▶ **Records for this exercise**

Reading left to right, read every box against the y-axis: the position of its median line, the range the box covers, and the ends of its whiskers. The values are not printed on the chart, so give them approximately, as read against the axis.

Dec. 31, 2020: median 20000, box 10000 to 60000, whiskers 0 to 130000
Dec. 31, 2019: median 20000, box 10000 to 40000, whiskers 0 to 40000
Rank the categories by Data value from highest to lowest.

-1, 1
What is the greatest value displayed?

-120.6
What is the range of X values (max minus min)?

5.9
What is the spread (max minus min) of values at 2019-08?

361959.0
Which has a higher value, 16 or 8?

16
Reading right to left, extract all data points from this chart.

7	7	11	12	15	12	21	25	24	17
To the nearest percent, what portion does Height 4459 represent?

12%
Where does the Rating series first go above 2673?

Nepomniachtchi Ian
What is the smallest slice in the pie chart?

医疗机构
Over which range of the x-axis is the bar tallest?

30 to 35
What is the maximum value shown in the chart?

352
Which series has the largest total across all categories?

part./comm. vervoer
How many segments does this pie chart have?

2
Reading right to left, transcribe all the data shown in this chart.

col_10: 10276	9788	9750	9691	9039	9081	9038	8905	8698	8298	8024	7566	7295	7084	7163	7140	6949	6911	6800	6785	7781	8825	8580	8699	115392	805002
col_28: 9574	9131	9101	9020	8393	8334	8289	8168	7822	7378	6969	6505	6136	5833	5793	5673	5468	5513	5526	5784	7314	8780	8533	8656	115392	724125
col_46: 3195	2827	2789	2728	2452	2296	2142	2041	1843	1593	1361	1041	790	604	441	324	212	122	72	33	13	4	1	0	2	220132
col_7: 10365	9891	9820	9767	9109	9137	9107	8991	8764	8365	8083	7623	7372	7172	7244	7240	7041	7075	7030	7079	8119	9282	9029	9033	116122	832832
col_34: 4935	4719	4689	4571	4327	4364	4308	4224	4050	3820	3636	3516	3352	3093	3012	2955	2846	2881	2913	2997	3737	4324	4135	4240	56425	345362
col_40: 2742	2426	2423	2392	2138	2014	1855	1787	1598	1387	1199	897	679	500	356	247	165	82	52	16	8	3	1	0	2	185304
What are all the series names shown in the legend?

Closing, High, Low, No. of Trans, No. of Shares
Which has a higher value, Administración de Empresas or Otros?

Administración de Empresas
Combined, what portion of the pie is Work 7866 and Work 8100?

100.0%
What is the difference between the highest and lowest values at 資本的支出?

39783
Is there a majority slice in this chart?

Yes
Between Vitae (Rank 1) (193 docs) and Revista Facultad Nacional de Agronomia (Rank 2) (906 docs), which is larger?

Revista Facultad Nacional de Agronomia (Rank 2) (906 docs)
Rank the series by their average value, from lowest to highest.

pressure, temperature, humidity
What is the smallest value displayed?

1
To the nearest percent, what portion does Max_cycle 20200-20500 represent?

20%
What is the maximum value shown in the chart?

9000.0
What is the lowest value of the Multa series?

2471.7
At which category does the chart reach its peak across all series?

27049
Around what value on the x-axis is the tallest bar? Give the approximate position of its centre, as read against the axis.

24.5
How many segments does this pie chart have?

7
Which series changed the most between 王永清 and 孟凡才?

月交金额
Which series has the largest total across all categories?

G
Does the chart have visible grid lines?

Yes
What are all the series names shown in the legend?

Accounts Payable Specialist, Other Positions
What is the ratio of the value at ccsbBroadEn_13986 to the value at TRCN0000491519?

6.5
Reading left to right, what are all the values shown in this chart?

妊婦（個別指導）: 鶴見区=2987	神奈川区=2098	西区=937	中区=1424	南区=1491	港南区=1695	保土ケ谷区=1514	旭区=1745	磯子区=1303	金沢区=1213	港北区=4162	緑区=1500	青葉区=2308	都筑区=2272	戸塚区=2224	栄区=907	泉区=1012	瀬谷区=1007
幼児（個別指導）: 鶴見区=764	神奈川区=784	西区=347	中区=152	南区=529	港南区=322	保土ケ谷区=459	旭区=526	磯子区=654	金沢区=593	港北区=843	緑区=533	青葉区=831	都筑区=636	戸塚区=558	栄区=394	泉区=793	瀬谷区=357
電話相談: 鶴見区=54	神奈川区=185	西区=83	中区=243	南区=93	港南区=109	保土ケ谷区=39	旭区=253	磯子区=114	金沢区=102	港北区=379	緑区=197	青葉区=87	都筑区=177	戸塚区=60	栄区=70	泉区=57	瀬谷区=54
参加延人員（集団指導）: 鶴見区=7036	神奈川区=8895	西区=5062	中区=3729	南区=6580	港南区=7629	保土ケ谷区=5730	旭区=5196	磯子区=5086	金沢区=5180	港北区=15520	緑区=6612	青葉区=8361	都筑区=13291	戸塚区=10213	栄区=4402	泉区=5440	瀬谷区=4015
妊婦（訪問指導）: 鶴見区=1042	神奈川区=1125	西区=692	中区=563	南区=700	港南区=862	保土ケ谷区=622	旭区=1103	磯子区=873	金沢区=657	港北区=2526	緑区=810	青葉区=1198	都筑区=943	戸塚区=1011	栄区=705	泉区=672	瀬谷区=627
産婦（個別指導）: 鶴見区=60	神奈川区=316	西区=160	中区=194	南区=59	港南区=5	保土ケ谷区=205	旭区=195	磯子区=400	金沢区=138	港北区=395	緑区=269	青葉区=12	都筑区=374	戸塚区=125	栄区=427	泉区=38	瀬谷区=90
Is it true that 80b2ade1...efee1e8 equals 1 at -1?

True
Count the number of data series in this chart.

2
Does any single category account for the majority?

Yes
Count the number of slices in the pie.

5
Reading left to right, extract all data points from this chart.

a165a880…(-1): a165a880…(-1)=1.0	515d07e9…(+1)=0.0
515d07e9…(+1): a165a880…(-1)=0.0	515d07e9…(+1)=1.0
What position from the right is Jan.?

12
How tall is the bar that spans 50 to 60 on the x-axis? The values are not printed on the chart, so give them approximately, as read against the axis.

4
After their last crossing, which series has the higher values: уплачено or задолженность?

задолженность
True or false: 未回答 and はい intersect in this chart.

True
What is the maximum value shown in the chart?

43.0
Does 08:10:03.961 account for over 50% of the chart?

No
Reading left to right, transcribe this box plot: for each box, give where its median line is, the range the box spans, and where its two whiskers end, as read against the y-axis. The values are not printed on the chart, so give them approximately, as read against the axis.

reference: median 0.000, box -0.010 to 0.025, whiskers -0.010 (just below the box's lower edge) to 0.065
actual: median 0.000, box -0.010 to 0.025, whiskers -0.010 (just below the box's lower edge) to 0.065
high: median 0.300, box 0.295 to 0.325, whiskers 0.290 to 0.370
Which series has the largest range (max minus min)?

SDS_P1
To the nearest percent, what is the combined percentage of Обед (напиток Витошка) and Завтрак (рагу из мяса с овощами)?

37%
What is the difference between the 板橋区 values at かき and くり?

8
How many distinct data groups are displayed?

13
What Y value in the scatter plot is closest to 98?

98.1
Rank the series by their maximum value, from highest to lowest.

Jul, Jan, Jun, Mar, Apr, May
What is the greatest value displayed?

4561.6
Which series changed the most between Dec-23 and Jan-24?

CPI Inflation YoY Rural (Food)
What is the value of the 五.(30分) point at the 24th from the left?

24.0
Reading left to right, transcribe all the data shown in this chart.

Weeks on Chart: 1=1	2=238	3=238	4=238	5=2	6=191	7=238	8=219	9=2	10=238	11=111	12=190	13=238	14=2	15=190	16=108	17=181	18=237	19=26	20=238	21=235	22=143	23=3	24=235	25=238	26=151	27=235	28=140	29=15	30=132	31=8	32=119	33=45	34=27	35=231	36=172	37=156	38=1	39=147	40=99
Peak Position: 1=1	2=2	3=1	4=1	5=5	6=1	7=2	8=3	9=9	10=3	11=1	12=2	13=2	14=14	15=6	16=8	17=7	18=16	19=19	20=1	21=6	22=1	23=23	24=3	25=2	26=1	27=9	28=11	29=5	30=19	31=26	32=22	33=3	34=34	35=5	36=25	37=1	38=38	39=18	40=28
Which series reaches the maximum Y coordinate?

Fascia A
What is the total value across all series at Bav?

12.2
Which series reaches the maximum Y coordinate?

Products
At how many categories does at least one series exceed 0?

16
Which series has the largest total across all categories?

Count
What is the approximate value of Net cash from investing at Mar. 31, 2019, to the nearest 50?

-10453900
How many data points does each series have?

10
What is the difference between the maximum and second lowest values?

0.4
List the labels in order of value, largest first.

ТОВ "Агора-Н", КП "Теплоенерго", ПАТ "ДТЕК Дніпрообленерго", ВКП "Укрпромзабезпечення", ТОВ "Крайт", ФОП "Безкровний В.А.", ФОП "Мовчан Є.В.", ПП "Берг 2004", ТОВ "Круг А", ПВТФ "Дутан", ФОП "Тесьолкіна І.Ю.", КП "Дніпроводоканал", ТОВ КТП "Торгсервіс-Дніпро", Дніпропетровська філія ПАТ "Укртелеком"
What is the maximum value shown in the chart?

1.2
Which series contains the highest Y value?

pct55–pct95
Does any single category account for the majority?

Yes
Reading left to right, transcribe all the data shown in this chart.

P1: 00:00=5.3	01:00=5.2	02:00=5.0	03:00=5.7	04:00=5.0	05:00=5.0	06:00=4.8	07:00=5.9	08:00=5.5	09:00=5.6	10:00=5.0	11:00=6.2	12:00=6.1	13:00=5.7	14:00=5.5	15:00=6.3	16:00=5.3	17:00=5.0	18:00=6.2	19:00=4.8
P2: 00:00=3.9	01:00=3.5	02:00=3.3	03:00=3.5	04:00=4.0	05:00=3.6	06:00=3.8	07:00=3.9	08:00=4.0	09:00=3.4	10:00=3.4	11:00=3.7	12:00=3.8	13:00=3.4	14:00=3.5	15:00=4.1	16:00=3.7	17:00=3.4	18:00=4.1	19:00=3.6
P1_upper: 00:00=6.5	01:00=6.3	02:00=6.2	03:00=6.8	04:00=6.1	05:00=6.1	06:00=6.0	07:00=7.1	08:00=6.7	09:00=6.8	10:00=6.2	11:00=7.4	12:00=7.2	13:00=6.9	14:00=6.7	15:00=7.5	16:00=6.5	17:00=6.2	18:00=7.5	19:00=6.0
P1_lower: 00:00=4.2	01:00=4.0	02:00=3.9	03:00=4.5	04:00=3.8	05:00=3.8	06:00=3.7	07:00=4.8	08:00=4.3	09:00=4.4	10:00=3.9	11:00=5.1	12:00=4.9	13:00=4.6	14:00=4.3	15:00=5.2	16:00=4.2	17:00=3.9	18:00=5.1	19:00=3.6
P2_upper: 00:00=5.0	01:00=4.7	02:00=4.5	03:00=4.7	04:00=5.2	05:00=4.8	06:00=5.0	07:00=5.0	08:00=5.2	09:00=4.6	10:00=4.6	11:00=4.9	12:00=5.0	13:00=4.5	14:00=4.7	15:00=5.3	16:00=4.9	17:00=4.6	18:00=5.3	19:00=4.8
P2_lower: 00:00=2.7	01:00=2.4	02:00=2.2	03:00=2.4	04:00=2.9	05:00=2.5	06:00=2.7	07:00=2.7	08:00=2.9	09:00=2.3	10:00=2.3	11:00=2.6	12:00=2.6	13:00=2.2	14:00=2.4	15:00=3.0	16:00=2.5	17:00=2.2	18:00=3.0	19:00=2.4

▶ **To do**
Pull out every line in the entries above that contains the word "highest", copying each one in full.

▶ **Output below**
Rank the categories by Data value from highest to lowest.
What is the difference between the highest and lowest values at 資本的支出?
Rank the series by their average value, from lowest to highest.
Rank the series by their maximum value, from highest to lowest.
Which series contains the highest Y value?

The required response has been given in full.